**EXERCISE PROMPT:** Copy out the material below, changing every "chart" to "graph" and leaving all else unchanged.

(Recorded data)
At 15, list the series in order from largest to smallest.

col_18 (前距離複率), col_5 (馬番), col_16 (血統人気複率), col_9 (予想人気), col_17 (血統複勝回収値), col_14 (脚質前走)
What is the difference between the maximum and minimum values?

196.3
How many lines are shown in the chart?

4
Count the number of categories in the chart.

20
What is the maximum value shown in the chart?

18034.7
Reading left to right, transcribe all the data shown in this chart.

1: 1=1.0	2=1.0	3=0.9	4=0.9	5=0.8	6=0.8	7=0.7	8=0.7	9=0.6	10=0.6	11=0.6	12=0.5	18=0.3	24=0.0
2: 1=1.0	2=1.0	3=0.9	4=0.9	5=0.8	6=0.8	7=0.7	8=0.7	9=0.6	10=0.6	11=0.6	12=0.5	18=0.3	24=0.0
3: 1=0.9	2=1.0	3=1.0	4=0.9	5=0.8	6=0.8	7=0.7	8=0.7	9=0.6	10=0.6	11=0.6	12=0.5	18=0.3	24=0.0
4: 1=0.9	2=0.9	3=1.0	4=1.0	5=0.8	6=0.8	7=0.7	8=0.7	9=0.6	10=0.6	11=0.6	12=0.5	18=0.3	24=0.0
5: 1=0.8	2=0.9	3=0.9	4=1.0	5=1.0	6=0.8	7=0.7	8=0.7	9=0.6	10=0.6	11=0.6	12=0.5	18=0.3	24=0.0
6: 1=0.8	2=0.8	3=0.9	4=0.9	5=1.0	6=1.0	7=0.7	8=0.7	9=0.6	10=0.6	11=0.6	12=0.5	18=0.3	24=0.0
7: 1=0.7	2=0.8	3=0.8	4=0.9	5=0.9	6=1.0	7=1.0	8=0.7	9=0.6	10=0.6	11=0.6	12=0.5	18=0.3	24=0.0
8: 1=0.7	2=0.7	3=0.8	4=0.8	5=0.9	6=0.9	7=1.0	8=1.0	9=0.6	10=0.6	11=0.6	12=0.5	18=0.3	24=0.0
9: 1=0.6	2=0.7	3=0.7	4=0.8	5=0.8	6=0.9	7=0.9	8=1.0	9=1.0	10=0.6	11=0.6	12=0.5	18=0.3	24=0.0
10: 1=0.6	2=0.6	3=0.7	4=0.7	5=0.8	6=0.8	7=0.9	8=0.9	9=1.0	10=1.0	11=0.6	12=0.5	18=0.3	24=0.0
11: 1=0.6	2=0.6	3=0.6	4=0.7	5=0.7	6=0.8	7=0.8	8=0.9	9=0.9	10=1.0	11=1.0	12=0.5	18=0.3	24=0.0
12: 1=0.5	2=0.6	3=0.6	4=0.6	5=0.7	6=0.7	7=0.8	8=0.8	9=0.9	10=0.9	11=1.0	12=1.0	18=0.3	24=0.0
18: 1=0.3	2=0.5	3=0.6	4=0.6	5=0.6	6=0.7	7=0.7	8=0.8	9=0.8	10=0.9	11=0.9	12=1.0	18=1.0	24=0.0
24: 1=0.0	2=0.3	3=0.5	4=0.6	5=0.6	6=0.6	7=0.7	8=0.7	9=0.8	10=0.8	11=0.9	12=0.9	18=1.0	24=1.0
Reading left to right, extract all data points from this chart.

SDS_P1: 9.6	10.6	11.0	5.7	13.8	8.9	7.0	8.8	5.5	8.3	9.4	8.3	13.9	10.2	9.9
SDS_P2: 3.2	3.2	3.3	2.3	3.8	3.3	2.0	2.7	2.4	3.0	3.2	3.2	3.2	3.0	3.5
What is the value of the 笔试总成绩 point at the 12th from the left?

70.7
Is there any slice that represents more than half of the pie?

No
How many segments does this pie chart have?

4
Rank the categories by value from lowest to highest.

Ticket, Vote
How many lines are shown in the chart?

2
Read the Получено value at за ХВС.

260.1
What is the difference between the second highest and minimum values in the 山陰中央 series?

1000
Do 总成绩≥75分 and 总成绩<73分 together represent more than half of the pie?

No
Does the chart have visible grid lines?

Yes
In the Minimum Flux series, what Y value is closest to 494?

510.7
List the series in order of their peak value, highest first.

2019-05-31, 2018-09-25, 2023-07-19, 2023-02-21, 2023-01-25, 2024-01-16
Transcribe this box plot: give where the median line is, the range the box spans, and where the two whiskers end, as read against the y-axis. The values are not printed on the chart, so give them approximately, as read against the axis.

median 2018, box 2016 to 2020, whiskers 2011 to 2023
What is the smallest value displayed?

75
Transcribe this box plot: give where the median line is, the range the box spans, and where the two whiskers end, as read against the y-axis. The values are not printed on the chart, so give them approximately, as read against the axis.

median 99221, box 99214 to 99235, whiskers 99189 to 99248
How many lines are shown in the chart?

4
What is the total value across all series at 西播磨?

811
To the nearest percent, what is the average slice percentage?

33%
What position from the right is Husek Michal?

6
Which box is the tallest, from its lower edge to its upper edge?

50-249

**TASK RESPONSE:**
At 15, list the series in order from largest to smallest.

col_18 (前距離複率), col_5 (馬番), col_16 (血統人気複率), col_9 (予想人気), col_17 (血統複勝回収値), col_14 (脚質前走)
What is the difference between the maximum and minimum values?

196.3
How many lines are shown in the graph?

4
Count the number of categories in the graph.

20
What is the maximum value shown in the graph?

18034.7
Reading left to right, transcribe all the data shown in this graph.

1: 1=1.0	2=1.0	3=0.9	4=0.9	5=0.8	6=0.8	7=0.7	8=0.7	9=0.6	10=0.6	11=0.6	12=0.5	18=0.3	24=0.0
2: 1=1.0	2=1.0	3=0.9	4=0.9	5=0.8	6=0.8	7=0.7	8=0.7	9=0.6	10=0.6	11=0.6	12=0.5	18=0.3	24=0.0
3: 1=0.9	2=1.0	3=1.0	4=0.9	5=0.8	6=0.8	7=0.7	8=0.7	9=0.6	10=0.6	11=0.6	12=0.5	18=0.3	24=0.0
4: 1=0.9	2=0.9	3=1.0	4=1.0	5=0.8	6=0.8	7=0.7	8=0.7	9=0.6	10=0.6	11=0.6	12=0.5	18=0.3	24=0.0
5: 1=0.8	2=0.9	3=0.9	4=1.0	5=1.0	6=0.8	7=0.7	8=0.7	9=0.6	10=0.6	11=0.6	12=0.5	18=0.3	24=0.0
6: 1=0.8	2=0.8	3=0.9	4=0.9	5=1.0	6=1.0	7=0.7	8=0.7	9=0.6	10=0.6	11=0.6	12=0.5	18=0.3	24=0.0
7: 1=0.7	2=0.8	3=0.8	4=0.9	5=0.9	6=1.0	7=1.0	8=0.7	9=0.6	10=0.6	11=0.6	12=0.5	18=0.3	24=0.0
8: 1=0.7	2=0.7	3=0.8	4=0.8	5=0.9	6=0.9	7=1.0	8=1.0	9=0.6	10=0.6	11=0.6	12=0.5	18=0.3	24=0.0
9: 1=0.6	2=0.7	3=0.7	4=0.8	5=0.8	6=0.9	7=0.9	8=1.0	9=1.0	10=0.6	11=0.6	12=0.5	18=0.3	24=0.0
10: 1=0.6	2=0.6	3=0.7	4=0.7	5=0.8	6=0.8	7=0.9	8=0.9	9=1.0	10=1.0	11=0.6	12=0.5	18=0.3	24=0.0
11: 1=0.6	2=0.6	3=0.6	4=0.7	5=0.7	6=0.8	7=0.8	8=0.9	9=0.9	10=1.0	11=1.0	12=0.5	18=0.3	24=0.0
12: 1=0.5	2=0.6	3=0.6	4=0.6	5=0.7	6=0.7	7=0.8	8=0.8	9=0.9	10=0.9	11=1.0	12=1.0	18=0.3	24=0.0
18: 1=0.3	2=0.5	3=0.6	4=0.6	5=0.6	6=0.7	7=0.7	8=0.8	9=0.8	10=0.9	11=0.9	12=1.0	18=1.0	24=0.0
24: 1=0.0	2=0.3	3=0.5	4=0.6	5=0.6	6=0.6	7=0.7	8=0.7	9=0.8	10=0.8	11=0.9	12=0.9	18=1.0	24=1.0
Reading left to right, extract all data points from this graph.

SDS_P1: 9.6	10.6	11.0	5.7	13.8	8.9	7.0	8.8	5.5	8.3	9.4	8.3	13.9	10.2	9.9
SDS_P2: 3.2	3.2	3.3	2.3	3.8	3.3	2.0	2.7	2.4	3.0	3.2	3.2	3.2	3.0	3.5
What is the value of the 笔试总成绩 point at the 12th from the left?

70.7
Is there any slice that represents more than half of the pie?

No
How many segments does this pie graph have?

4
Rank the categories by value from lowest to highest.

Ticket, Vote
How many lines are shown in the graph?

2
Read the Получено value at за ХВС.

260.1
What is the difference between the second highest and minimum values in the 山陰中央 series?

1000
Do 总成绩≥75分 and 总成绩<73分 together represent more than half of the pie?

No
Does the graph have visible grid lines?

Yes
In the Minimum Flux series, what Y value is closest to 494?

510.7
List the series in order of their peak value, highest first.

2019-05-31, 2018-09-25, 2023-07-19, 2023-02-21, 2023-01-25, 2024-01-16
Transcribe this box plot: give where the median line is, the range the box spans, and where the two whiskers end, as read against the y-axis. The values are not printed on the graph, so give them approximately, as read against the axis.

median 2018, box 2016 to 2020, whiskers 2011 to 2023
What is the smallest value displayed?

75
Transcribe this box plot: give where the median line is, the range the box spans, and where the two whiskers end, as read against the y-axis. The values are not printed on the graph, so give them approximately, as read against the axis.

median 99221, box 99214 to 99235, whiskers 99189 to 99248
How many lines are shown in the graph?

4
What is the total value across all series at 西播磨?

811
To the nearest percent, what is the average slice percentage?

33%
What position from the right is Husek Michal?

6
Which box is the tallest, from its lower edge to its upper edge?

50-249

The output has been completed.